Of the 230 patients who were microbiologically evaluable after treatment discontinuation, 10.5% had imipenem-resistant gram-negative infections at baseline. Results were similar across the treatment groups, with favorable responses identified among 95.5% of patients who received 250 mg of relebactam plus IMI, 98.6% of patients who received 125 mg of relebactam plus IMI and 98.7% of patients who received IMI alone.

Safety profiles also were similar across the treatments groups, according to the researchers. The most common adverse events occurring up to 14 days after the last dose was administered included headache, diarrhea and nausea. The incidence of these adverse events ranged from 2% to 7.1%.

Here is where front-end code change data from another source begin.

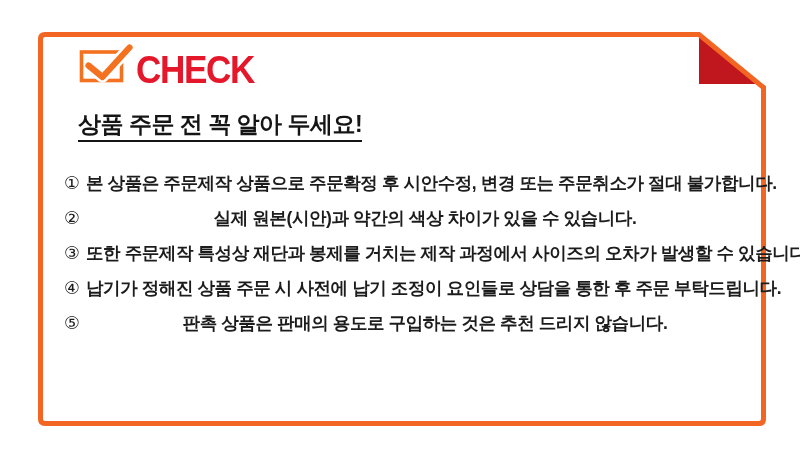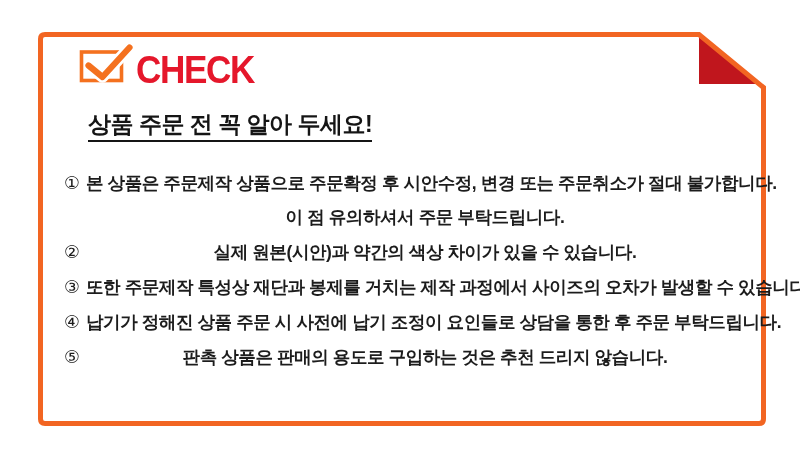--- a/index.html
+++ b/index.html
@@ -53,7 +53,7 @@
   
   .heading {
     position: absolute;
-    left: 88px;
+    left: 78px;
     top: 111px;
     margin: 0;
     display: inline-block;

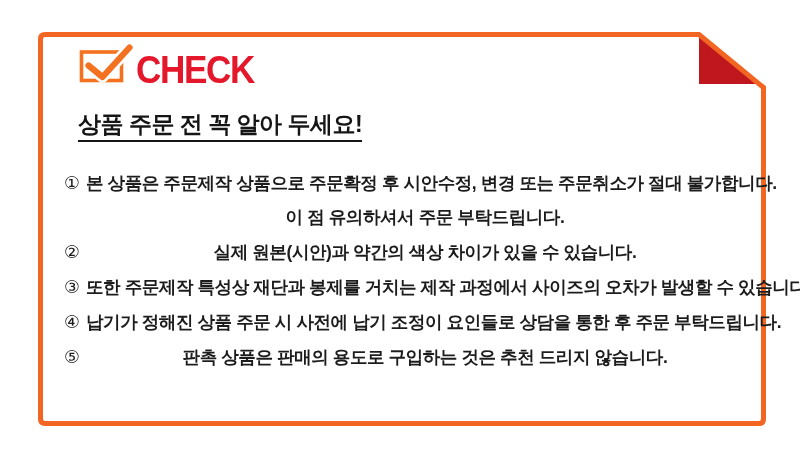--- a/index.html
+++ b/index.html
@@ -122,7 +122,6 @@
     <div class="item">
       <span class="marker">①</span>
       <span class="line">본 상품은 주문제작 상품으로 주문확정 후 시안수정, 변경 또는 주문취소가 절대 불가합니다.</span>
-      <span class="line">이 점 유의하셔서 주문 부탁드립니다.</span>
     </div>
 
     <div class="item">

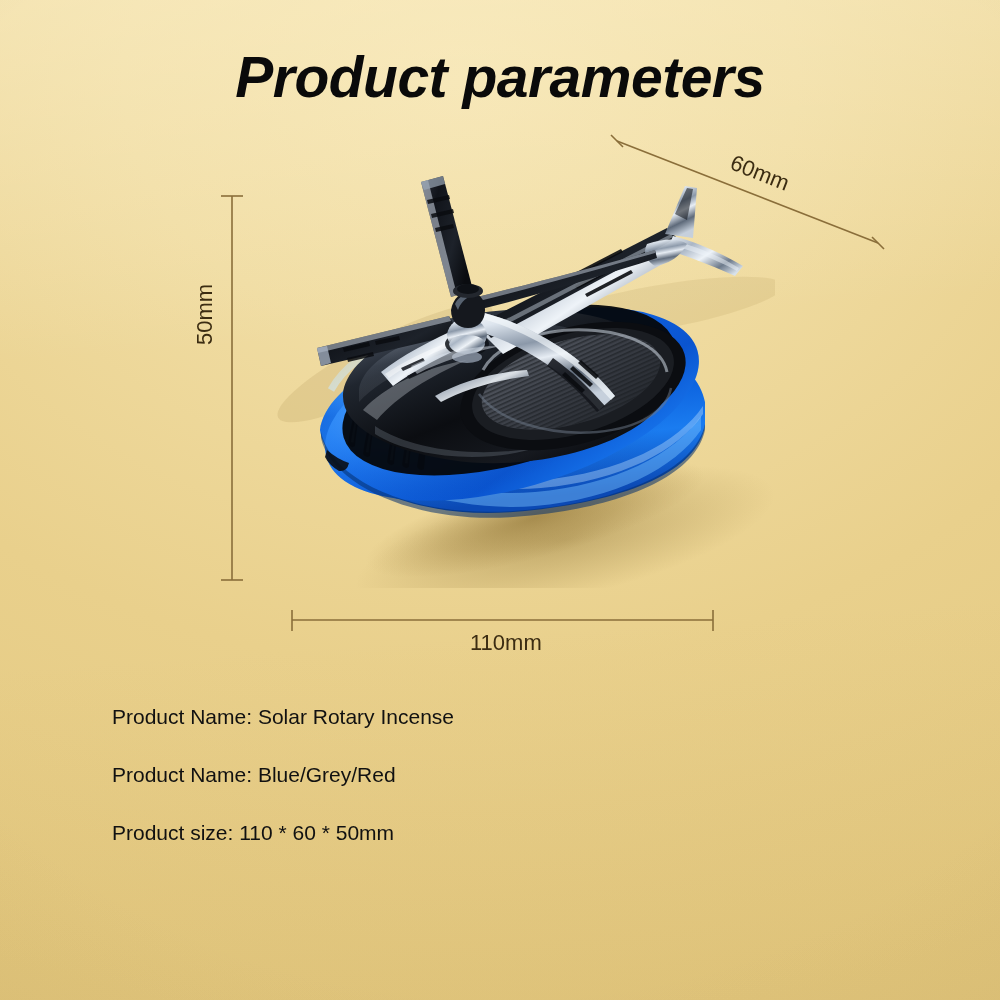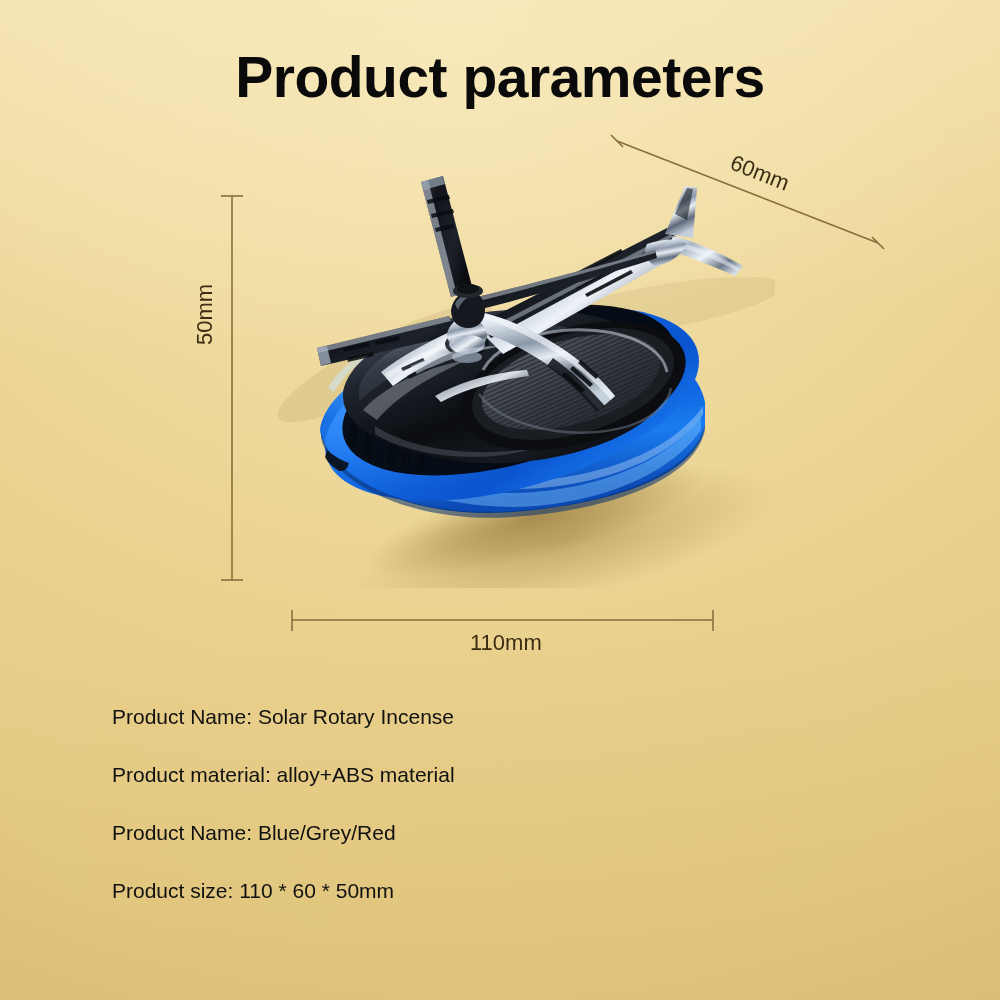--- a/index.html
+++ b/index.html
@@ -47,6 +47,7 @@
     color: #0a0a0a;
     line-height: 1.05;
     white-space: nowrap;
+    font-style: italic;
   }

Moving forward, relebactam plus IMI is being further evaluated in two phase 3 trials. In one trial, the treatment is being compared with piperacillin/tazobactam in patients with hospital-acquired or ventilator-associated pneumonia; the other trial is comparing relebactam plus IMI with colistimethate sodium plus IMI in patients with imipenem-resistant infections, including hospital-acquired and ventilator-associated pneumonia, complicated intra-abdominal infections and cUTIs.

“New medicines are urgently needed to address the growing threat of antibiotic-resistant bacteria,” Paschke said in a press release. “We look forward to advancing our phase 3 clinical program evaluating relebactam in combination with imipenem for use in the treatment of several complicated gram-negative bacterial infections, and to continue to build on Merck's commitment to addressing infectious diseases.” – by Stephanie Viguers

References:

Lee MJ, et al. Imipenem MIC shift among carbapenem-susceptible Enterobacteriaceae: A single center metadata analysis between 2001 and 2014. Presented at: ASM Microbe; June 16-20, 2016; Boston.

Paschke A, et al. Phase 2 study of relebactam (REL) + imipenem/cilastatin (IMI) vs. IMI alone in subjects with complicated urinary tract infection (cUTI). Presented at: ASM Microbe; June 16-20, 2016; Boston.

Disclosure: Paschke is an employee of Merck.